Where Bilas’ mind is, is enjoying what’s in front of him. This is a game where the coaches and players can enjoy an unforgettable experience, one they’ll look back on for the rest of their lives. He doesn’t mean to be dismissive of other games, but this is “the game” and the type of game players talk about when they get together decades later.
Every game is important, Bilas said, but not every game is big.
Q: If Kansas makes a run like that, deep into the tournament, it makes sense that Ochai (Agbaji) would be a key reason why. When he decided to come back for his senior year, what did you expect from him? And how does that measure up to what he’s doing now?
A: “It’s beyond what I think anybody could have expected. Like, he hasn’t been very good, he’s been great. And I don’t know how many people were thinking about him before the first ball was bounced in a game this year, that he would be in the conversation for national player of the year at this time. But he is, and he’s been clutch, he’s been efficient, he’s added to his game. He’s not just a jump-shooter. He’s … shooting mid-range stuff, getting to the rim and making plays on both ends. He’s had a mature, kind of, old-school development as a player. He’s good as a freshman and you saw some great potential, and better as a sophomore. He’s very good, and great … It’s almost like he’s a player in the ‘80s.”
Bilas added that Agbaji is such a good athlete, and a quality person as well. He’s enjoyed watching Agbaji progress.
Q: Who do you look to next for Kansas, outside of (Agbaji)? If this team’s going to accomplish what it wants to, is there someone else on your mind who you figure needs to be at his best as well, more so than anyone else on that roster?
A: “They all do. They all have to be at their best, because it’s not a team that has multiple players that can go off on their own. They’re not going to win that way, and so, it’s a collective effort and you’ve got guys that have been accepting of different roles. Like, Remy Martin’s been coming off the bench and Dajuan Harris (Jr.) is starting, and Harris is not a primary scorer but he’s really done a good job sort of as a floor leader and defender, passer.
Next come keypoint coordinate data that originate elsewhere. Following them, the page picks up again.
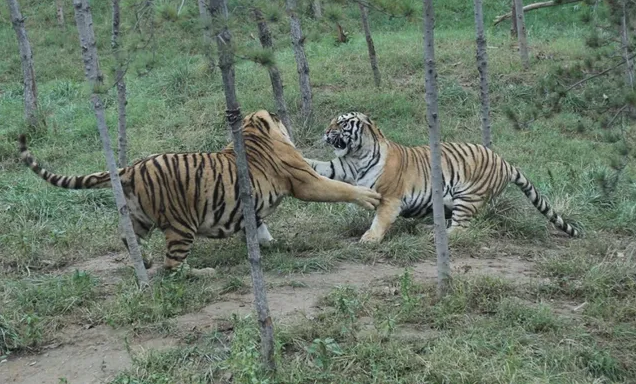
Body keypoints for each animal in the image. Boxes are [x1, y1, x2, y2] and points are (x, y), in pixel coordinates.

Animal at [17, 109, 380, 274]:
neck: (252, 130)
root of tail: (130, 168)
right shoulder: (305, 181)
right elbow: (338, 187)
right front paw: (368, 198)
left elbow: (258, 222)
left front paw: (267, 242)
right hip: (181, 226)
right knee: (173, 266)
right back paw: (201, 272)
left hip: (138, 217)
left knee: (128, 239)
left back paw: (144, 261)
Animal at [306, 111, 580, 243]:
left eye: (342, 124)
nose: (326, 132)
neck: (357, 154)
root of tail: (505, 161)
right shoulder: (340, 167)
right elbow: (316, 168)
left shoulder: (391, 198)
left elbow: (380, 220)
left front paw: (370, 239)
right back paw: (429, 227)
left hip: (467, 197)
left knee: (462, 229)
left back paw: (433, 234)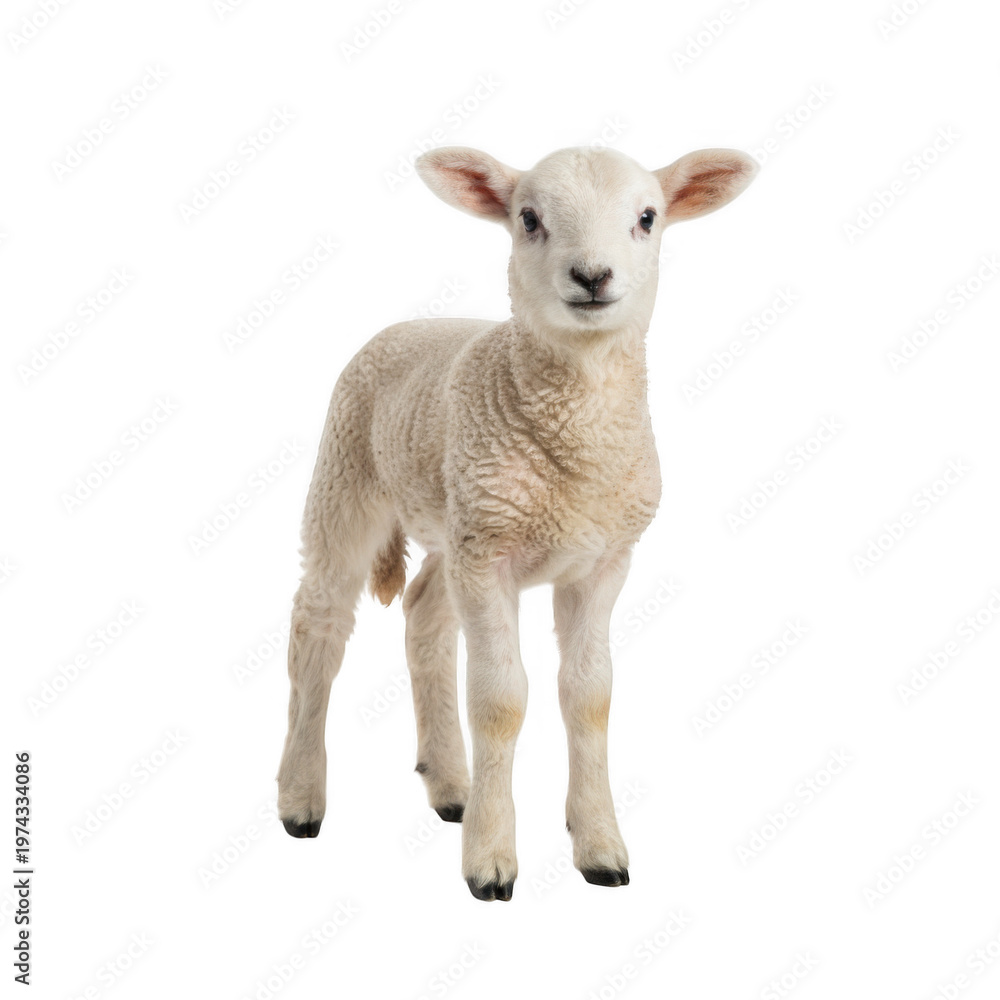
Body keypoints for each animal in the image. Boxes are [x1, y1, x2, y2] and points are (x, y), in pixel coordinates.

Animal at [276, 144, 758, 901]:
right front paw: (491, 860)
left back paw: (450, 785)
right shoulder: (493, 557)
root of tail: (414, 323)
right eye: (528, 218)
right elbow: (500, 701)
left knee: (423, 615)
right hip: (348, 481)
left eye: (648, 217)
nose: (592, 276)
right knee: (318, 628)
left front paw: (599, 845)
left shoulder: (600, 560)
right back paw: (300, 798)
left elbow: (589, 696)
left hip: (458, 521)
But they’re not a team that is just going to throw it to one or two guys and say, ‘Go get a bucket.’ That’s not the way they operate.”
Bilas added Kansas isn’t a team that’s full of lottery picks like it has been at times in the past. It’s not just about someone like Christian Braun playing great in addition to Agbaji.
Q: What’s something about this Kansas team that you feel makes it dangerous, but also something else that you still feel like you’re looking to see that you haven’t seen yet from this group?
A: “There’s not any one thing I would say you need to see from them, because they’re going to continue to improve collectively. They just need consistent performances out of their key guys, and really all their starters are key guys. So, have a Jalen Wilson continue to progress. He had a stop-start season, or start-stop season, at the beginning, and it is not easy. Whether it’s injury or other reasons, when you’re not in there getting back and having things go seamlessly, it’s not easy. But he keeps getting better and he’s more assertive and he gives them a little bit of a different dimension because he can grab a rebound. He’s their best rebounder, in my view. He can grab a rebound and bring it up himself and he’s a good passer and he’s become more assertive as a scorer.”
Bilas added he thinks Kansas is good enough to beat anyone, and when a team’s that good it’s just about being able to be consistent enough doing that down the stretch. When the time comes for the NCAA tournament, he described it as the Jayhawks going and winning a four-team tournament three separate times. And that last, four-team tournament, of course, is the Final Four.
Bilas said it’s easier to process it that way. Kansas doesn’t have to beat the whole bracket, just two teams, then two more teams and two more teams after that.